Just as Thatcher brought rickets, scurvy and pellagra to the British working class, so too neoliberal policies in the USA since Reagan have taken us on a trajectory toward increasing hunger, homelessness, diasplacement, historical trauma, and structural violence. Neoliberal wrecking balls have destroyed the 'House of Labor' and its New Deal social contract obligations and transformed us into a nation of obese fast food consumers.

The neoliberal form of governmentality emphasizes the operation of the unregulated free market as the ultimate model that is the basis for the construction and evaluation of all social and behavioral policy including in areas like public health and environmental quality of life.  Neoliberalism delegates to the individual the privilege of exercising the 'autonomy' of 'self-care.' And if you don't care for your self, that is your choice, and you simply deserve to die.

This Randian ideology rationalizes the neoliberal destruction of institutions of collective action by disqualifying the legitimacy of the 'social wage' and other forms of guaranteed livelihood income that were such a central part of the 'productivity deal' that Keynes got FDR to impose on workers and capital to save capitalism from itself.
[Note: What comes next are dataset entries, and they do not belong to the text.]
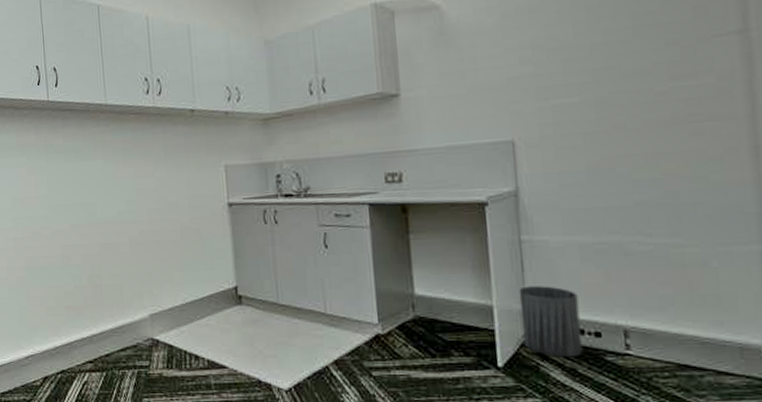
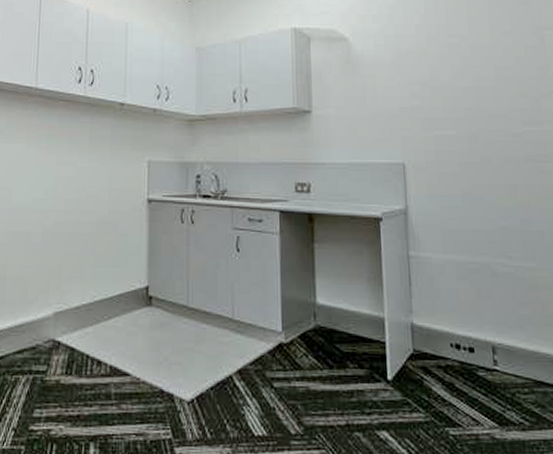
trash can: present [518,286,583,357] -> none [406,300,459,372]

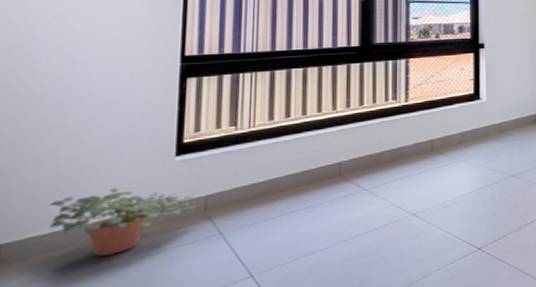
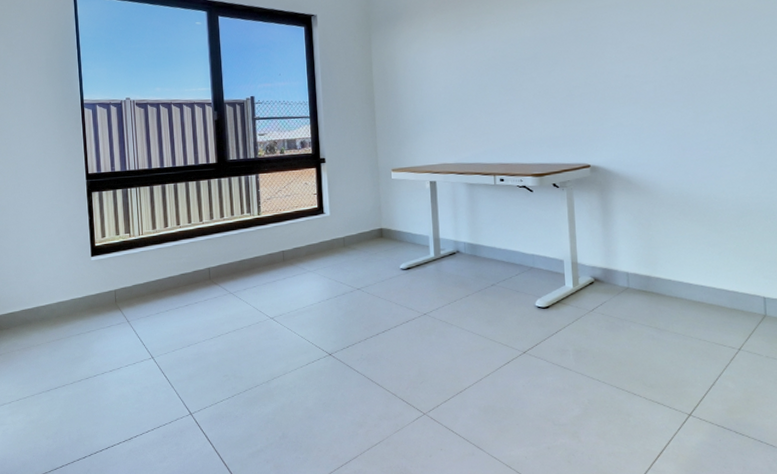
potted plant: present [50,188,199,256] -> none [18,280,111,331]

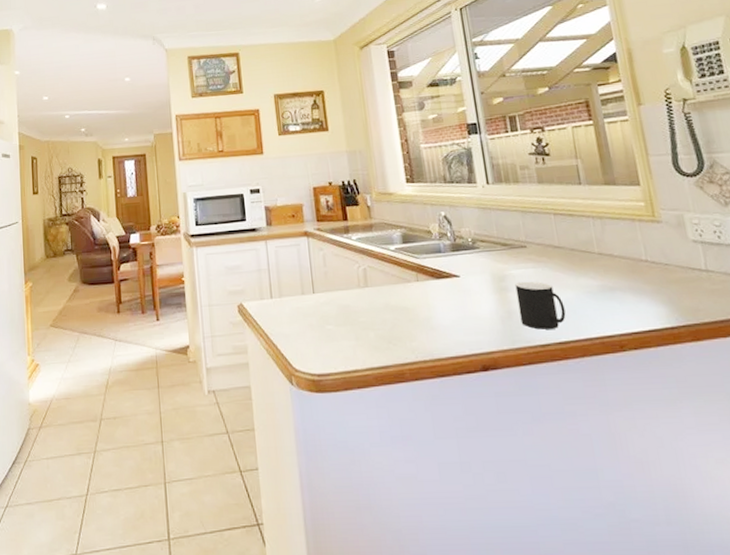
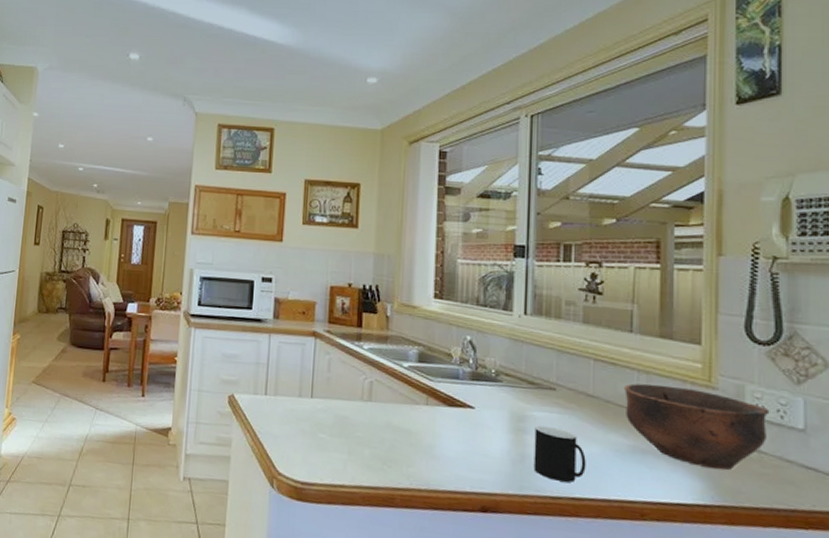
bowl: none [583,225,711,294] -> present [623,383,770,470]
Now, it looks like current neoliberal budgetary moves are set to replay not 1929 but 1935, and with two wars front-loaded!

The eco-justice alternative

The environmental justice movement embraces and nurtures the widening struggles for the restoration of the commons against new enclosures and privatization. It launches actions toward an end to corporate and military destruction of the Earth. It does so because environmental justice principles privilege the concept of the Earth not as a commodity, natural resource, or wilderness to be kept separate from humans, but as the life support system of humans and all other organisms.

This means that there are no 'externalities,' and the destruction of the Earth's life support system is a cost to every organism on the planet. The growing episodes of food shortages and increasing difficulty experienced by many communities in gaining or maintaining access to safe and potable drinking water are results of the commodification of risk and a predatory economy based on speculative investments in hedge funds that bet for or against starvation-related mortality rates.

Clearly, capitalism is quickly running out of things to turn into wooden-headed commodities. Capital owns patents on life and patents on thought (intellectual property). It is selling pollution like a tradeable development damage permit and arrogantly claims ownership of a growing number of gene sequences or genes that form part of our genome. Capital also discounts the cost of this arrangement to the planet and its inhabitants. One consequence of this regime is that the world has an ever larger mass of hungry and malnourished people.

What will be the stake that we use to punch through the soulless heart of this vampire?

The environmental justice movement provides an interesting set of responses to that question. First and foremost is the idea that we must not allow capitalism to continue to 'discount' (deny and ignore) the social, environmental, cultural, and health costs of this predatory, increasingly vampire-like economy.

I expect that even the smartest theoretical physicist will in the end find that the algorithms all lead back to the same place: Mass mobilization of the multitude in the streets in a movement that sublates the political economy of death, hunger, and violence. Therein lies my hope in the rise and spread of an alterNative solidarity economy.